In the Middle Ages Cupid loses its classical form, Christian art and literature move away from that influence of the Hellenistic mystery religions of early Christianity which had allowed the putti to appear, in the classical form, in the harvests of the catacombs and the sarcophagus of Constantine. The erotic image of Cupid becomes unacceptable for the church, which begins to depict it as an emanation of the devil, its appearance loses its joy and becomes sinister: no longer a child but transformed in the 14th century into a devilish animal-legged; we see him in this guise in the fresco of Giotto in the Basilica of Assisi (1325) in which appears with the writing his name “Amor”.

His assistant Pietro Lorenzetti, in the Last Supper and in the Flagellation of Christ, paints at the top some winged monochrome putti with a sinister appearance that they hold strange animals and objects (rabbit, fish, cornucopias).

In the façade of the Romanesque Cathedral of Modena, in 1170 Maestro Wiligelmus sculpted a cupid in forms that were no longer classical, with his legs crossed and leaning on the upside-down torch, and was accompanied by an ibis, a negative bird in that he represented in the medieval bestiaries the “carnal man”.

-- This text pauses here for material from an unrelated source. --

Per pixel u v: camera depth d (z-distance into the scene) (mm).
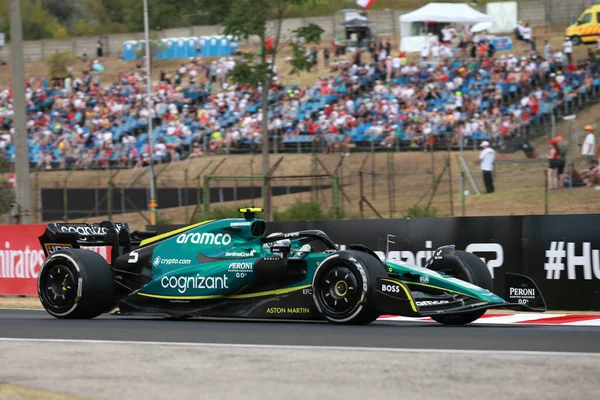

In the Courteus novels and poems of the Troubadours Eros-Cupid disappears: in the Breton Cycle novels (mid-13th century) the author Cretien de Troyes describes the arrows of love from which his characters are struck, but the archer-eros is never see. But finally in the fourteenth century love also began to be considered a positive force, Dante with Beatrice, Petrarca with Laura; Dante, in the Vita Nova writes that love is not a divinity, but a passion of the human mind.